## What is needed
What is needed is an exact copy of all the records, written out in full.

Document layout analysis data
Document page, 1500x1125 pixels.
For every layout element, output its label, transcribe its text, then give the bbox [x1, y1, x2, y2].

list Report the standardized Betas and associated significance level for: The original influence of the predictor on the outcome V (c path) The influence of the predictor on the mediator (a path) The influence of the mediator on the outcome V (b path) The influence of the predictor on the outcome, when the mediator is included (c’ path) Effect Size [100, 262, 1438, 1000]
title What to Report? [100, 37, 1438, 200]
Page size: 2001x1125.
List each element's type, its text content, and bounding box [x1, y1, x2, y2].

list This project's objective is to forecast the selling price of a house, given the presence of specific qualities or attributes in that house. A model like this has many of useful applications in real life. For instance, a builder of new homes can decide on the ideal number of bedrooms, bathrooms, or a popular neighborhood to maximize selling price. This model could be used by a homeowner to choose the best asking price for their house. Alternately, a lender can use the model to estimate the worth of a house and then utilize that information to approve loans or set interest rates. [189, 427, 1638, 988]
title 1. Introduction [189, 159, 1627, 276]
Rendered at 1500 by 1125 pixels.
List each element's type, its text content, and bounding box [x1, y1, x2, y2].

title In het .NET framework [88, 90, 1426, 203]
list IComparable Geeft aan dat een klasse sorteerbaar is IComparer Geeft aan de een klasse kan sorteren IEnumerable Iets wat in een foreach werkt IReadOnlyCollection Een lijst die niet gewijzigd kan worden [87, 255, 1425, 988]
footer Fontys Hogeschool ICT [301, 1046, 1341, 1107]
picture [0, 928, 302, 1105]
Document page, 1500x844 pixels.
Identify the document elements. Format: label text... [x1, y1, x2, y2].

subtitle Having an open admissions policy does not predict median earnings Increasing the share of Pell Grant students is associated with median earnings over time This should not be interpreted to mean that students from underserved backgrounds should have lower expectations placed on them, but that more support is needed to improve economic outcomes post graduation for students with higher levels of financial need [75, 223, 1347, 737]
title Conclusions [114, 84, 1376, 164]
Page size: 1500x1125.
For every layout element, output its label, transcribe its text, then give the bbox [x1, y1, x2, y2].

## Response
Document page, 1500x1125 pixels.
For every layout element, output its label, transcribe its text, then give the bbox [x1, y1, x2, y2].

list Report the standardized Betas and associated significance level for: The original influence of the predictor on the outcome V (c path) The influence of the predictor on the mediator (a path) The influence of the mediator on the outcome V (b path) The influence of the predictor on the outcome, when the mediator is included (c’ path) Effect Size [100, 262, 1438, 1000]
title What to Report? [100, 37, 1438, 200]
Page size: 2001x1125.
List each element's type, its text content, and bounding box [x1, y1, x2, y2].

list This project's objective is to forecast the selling price of a house, given the presence of specific qualities or attributes in that house. A model like this has many of useful applications in real life. For instance, a builder of new homes can decide on the ideal number of bedrooms, bathrooms, or a popular neighborhood to maximize selling price. This model could be used by a homeowner to choose the best asking price for their house. Alternately, a lender can use the model to estimate the worth of a house and then utilize that information to approve loans or set interest rates. [189, 427, 1638, 988]
title 1. Introduction [189, 159, 1627, 276]
Rendered at 1500 by 1125 pixels.
List each element's type, its text content, and bounding box [x1, y1, x2, y2].

title In het .NET framework [88, 90, 1426, 203]
list IComparable Geeft aan dat een klasse sorteerbaar is IComparer Geeft aan de een klasse kan sorteren IEnumerable Iets wat in een foreach werkt IReadOnlyCollection Een lijst die niet gewijzigd kan worden [87, 255, 1425, 988]
footer Fontys Hogeschool ICT [301, 1046, 1341, 1107]
picture [0, 928, 302, 1105]
Document page, 1500x844 pixels.
Identify the document elements. Format: label text... [x1, y1, x2, y2].

subtitle Having an open admissions policy does not predict median earnings Increasing the share of Pell Grant students is associated with median earnings over time This should not be interpreted to mean that students from underserved backgrounds should have lower expectations placed on them, but that more support is needed to improve economic outcomes post graduation for students with higher levels of financial need [75, 223, 1347, 737]
title Conclusions [114, 84, 1376, 164]
Page size: 1500x1125.
For every layout element, output its label, transcribe its text, then give the bbox [x1, y1, x2, y2].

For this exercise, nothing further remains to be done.